**Materials provided:**
[Start of section]

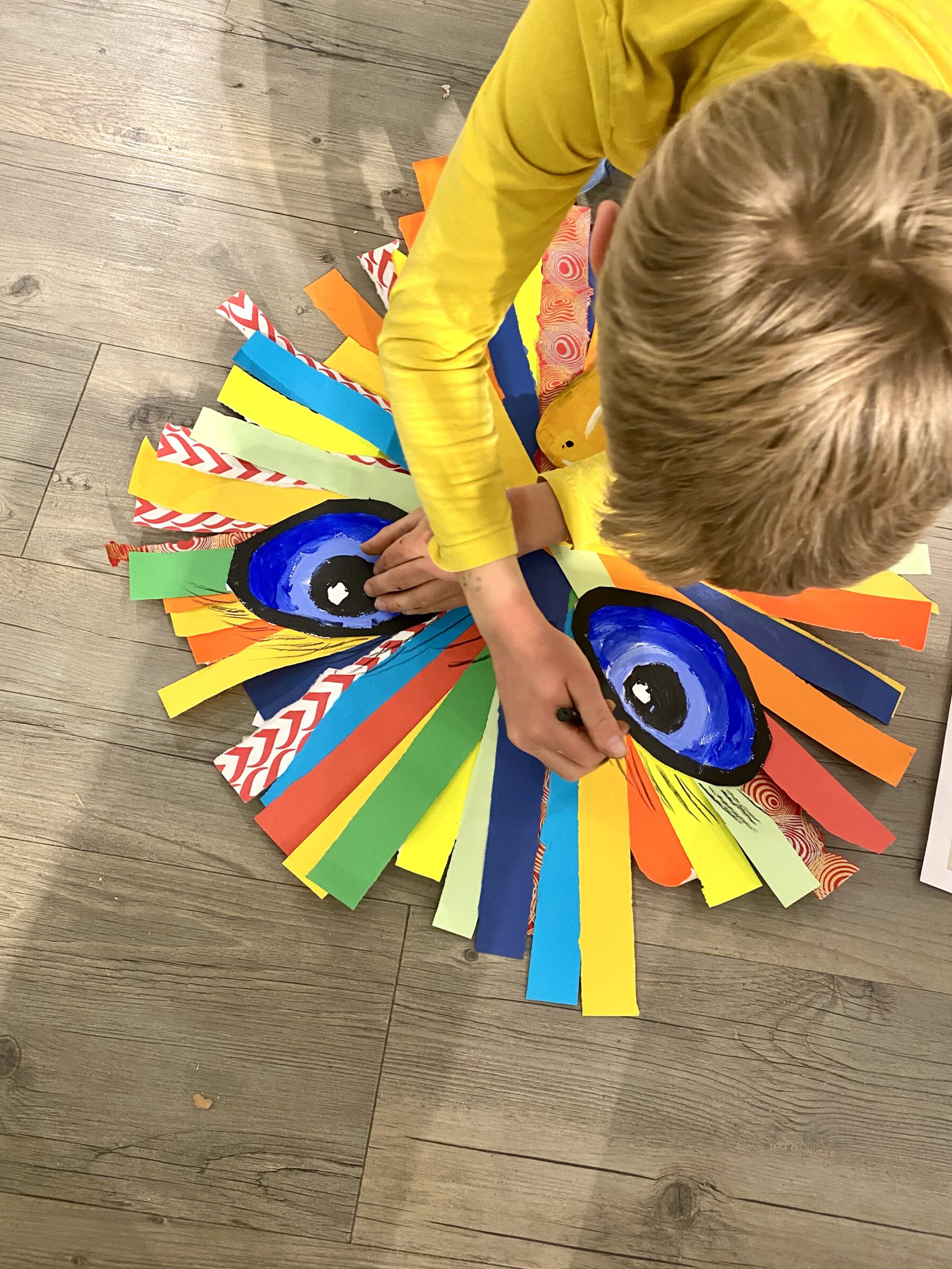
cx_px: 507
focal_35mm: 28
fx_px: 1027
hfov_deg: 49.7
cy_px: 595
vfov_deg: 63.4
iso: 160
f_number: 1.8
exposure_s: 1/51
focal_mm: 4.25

[End of section]
[Start of section]

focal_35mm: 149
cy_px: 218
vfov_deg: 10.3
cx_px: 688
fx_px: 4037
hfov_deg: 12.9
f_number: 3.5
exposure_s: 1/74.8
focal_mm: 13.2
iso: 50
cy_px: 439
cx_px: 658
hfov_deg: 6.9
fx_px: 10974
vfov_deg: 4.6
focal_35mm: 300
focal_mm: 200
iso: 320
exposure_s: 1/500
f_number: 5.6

[End of section]

**Exercise:** Please give back exactly the lines of this listing beginning at the line with "focal_35mm: 149" and ending with the line with "f_number: 5.6", both included, and nothing else.

**Response:**
focal_35mm: 149
cy_px: 218
vfov_deg: 10.3
cx_px: 688
fx_px: 4037
hfov_deg: 12.9
f_number: 3.5
exposure_s: 1/74.8
focal_mm: 13.2
iso: 50
cy_px: 439
cx_px: 658
hfov_deg: 6.9
fx_px: 10974
vfov_deg: 4.6
focal_35mm: 300
focal_mm: 200
iso: 320
exposure_s: 1/500
f_number: 5.6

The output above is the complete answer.